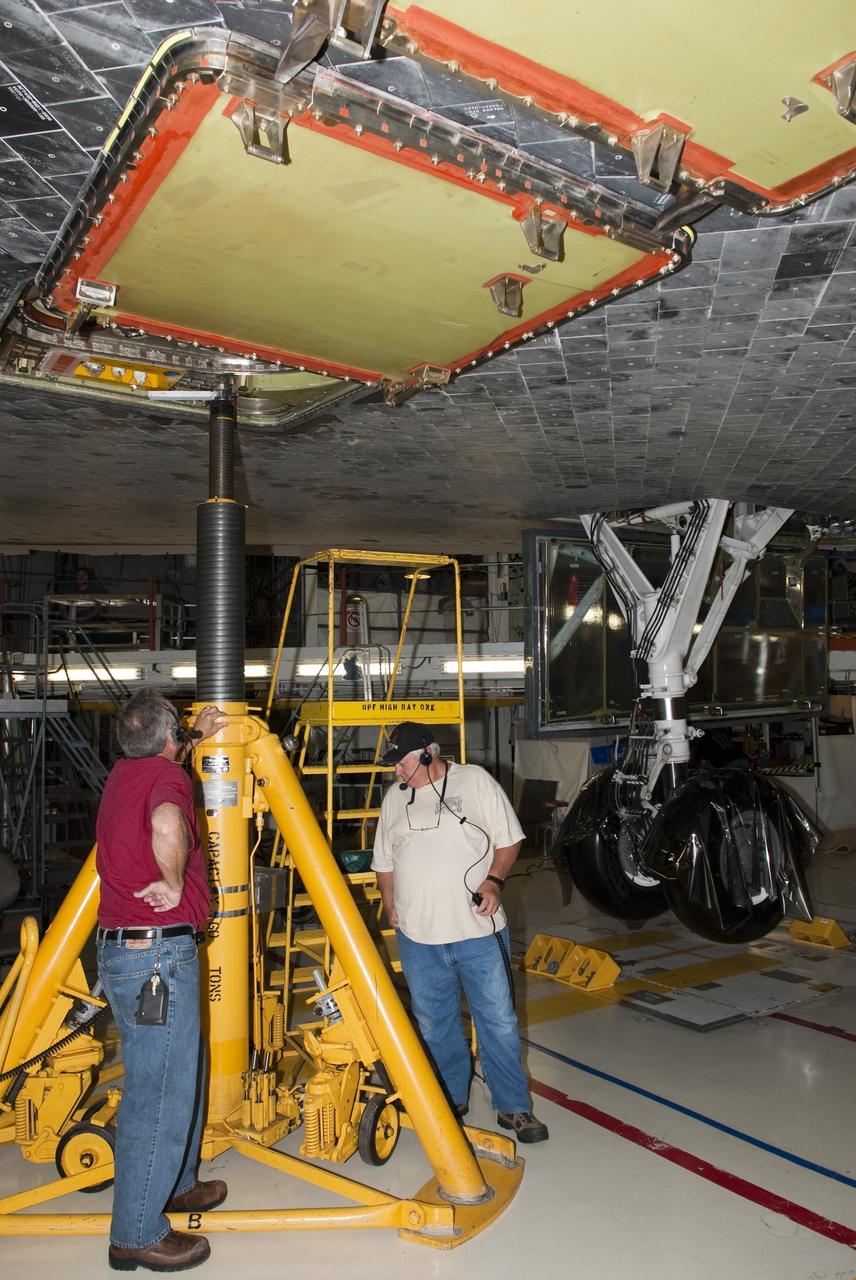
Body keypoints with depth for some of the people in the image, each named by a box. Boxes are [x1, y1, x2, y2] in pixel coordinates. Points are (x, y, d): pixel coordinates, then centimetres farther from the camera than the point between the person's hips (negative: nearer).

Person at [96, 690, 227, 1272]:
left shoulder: (124, 773, 12)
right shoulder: (167, 776, -16)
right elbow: (167, 824, -39)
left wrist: (198, 736, 35)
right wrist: (174, 883, -23)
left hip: (122, 949, 10)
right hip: (158, 953, -10)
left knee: (183, 1072, 23)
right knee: (159, 1093, 1)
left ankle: (174, 1185, 38)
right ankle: (137, 1236, 13)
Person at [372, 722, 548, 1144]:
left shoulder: (475, 781, -2)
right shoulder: (394, 798, 9)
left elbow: (509, 839, -1)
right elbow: (384, 863, 17)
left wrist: (494, 880, -14)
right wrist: (391, 909, 10)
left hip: (479, 931, -3)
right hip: (418, 936, 4)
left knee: (499, 1021, 4)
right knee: (435, 1025, 13)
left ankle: (514, 1107, 19)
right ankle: (452, 1099, 32)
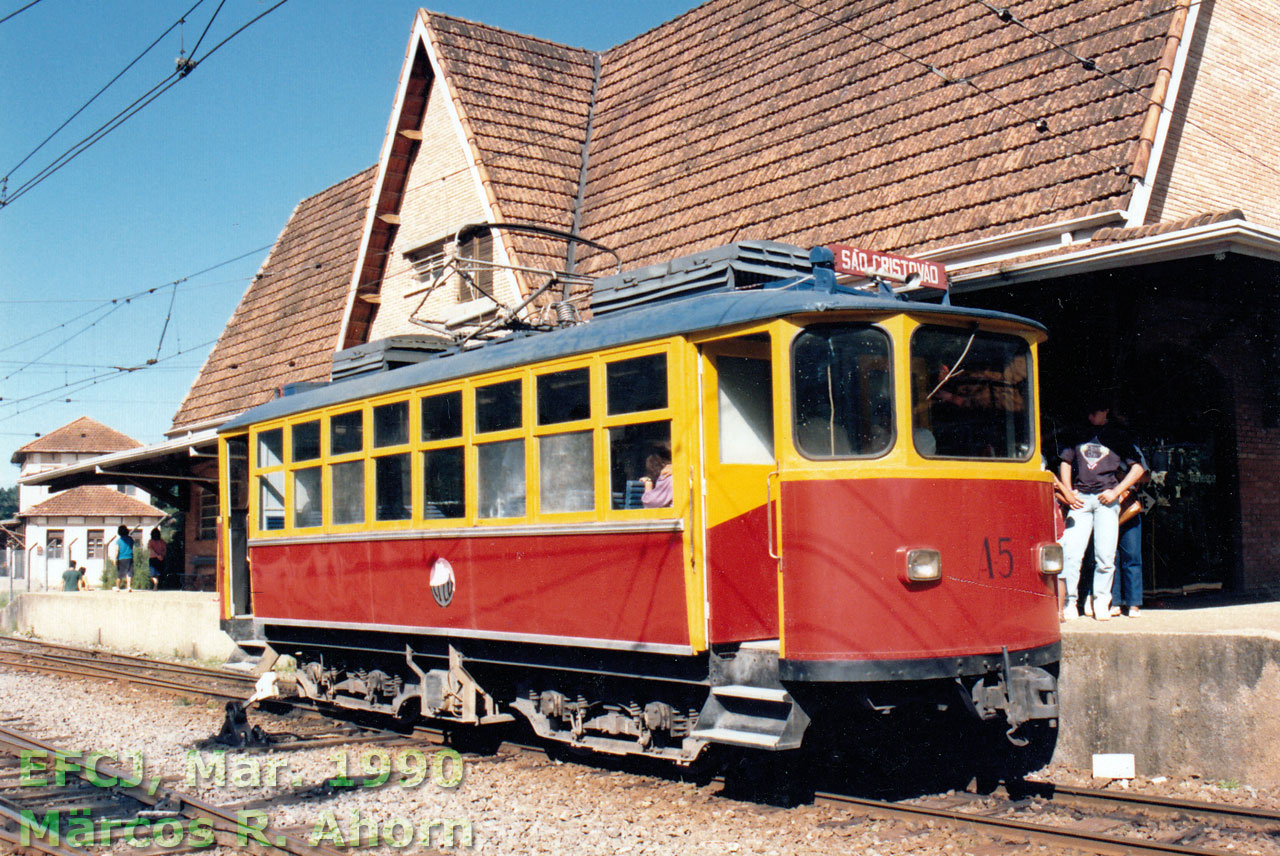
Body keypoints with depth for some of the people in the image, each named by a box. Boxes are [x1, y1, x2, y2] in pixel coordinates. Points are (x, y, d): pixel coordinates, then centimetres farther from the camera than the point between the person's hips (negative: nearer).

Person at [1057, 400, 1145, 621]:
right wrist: (1068, 492, 6)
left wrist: (1116, 492, -2)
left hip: (1106, 498, -1)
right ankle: (1069, 602, -4)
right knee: (1070, 552, -10)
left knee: (1105, 555, -8)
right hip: (1080, 498, 1)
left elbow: (1138, 468, 9)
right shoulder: (1078, 436, 19)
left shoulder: (1118, 436, 13)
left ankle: (1101, 602, 5)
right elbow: (1065, 462, 22)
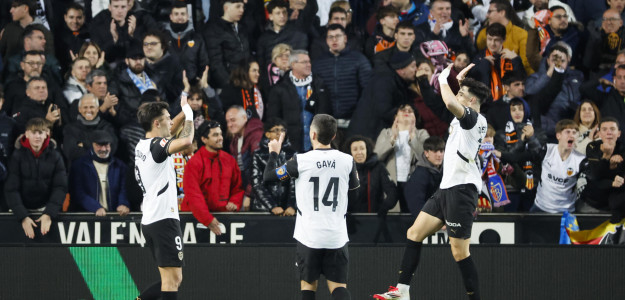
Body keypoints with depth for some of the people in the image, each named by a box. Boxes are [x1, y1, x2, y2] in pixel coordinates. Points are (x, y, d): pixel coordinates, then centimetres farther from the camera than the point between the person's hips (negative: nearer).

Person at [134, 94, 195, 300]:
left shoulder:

What to do:
Return only the stretch of the material above from the line holding "left hip: (122, 949, 10)" through the line holding "left knee: (499, 1021, 4)", copied exactly.

Task response:
left hip: (122, 949, 10)
right hip: (158, 953, -10)
left knee: (183, 1072, 23)
right knee: (159, 1093, 1)
left ankle: (174, 1185, 38)
right ankle: (137, 1236, 13)
Person at [372, 722, 548, 1144]:
left shoulder: (475, 781, -2)
right shoulder: (394, 798, 9)
left elbow: (509, 839, -1)
right elbow: (384, 863, 17)
left wrist: (494, 880, -14)
right wrist: (391, 909, 10)
left hip: (479, 931, -3)
right hip: (418, 936, 4)
left knee: (499, 1021, 4)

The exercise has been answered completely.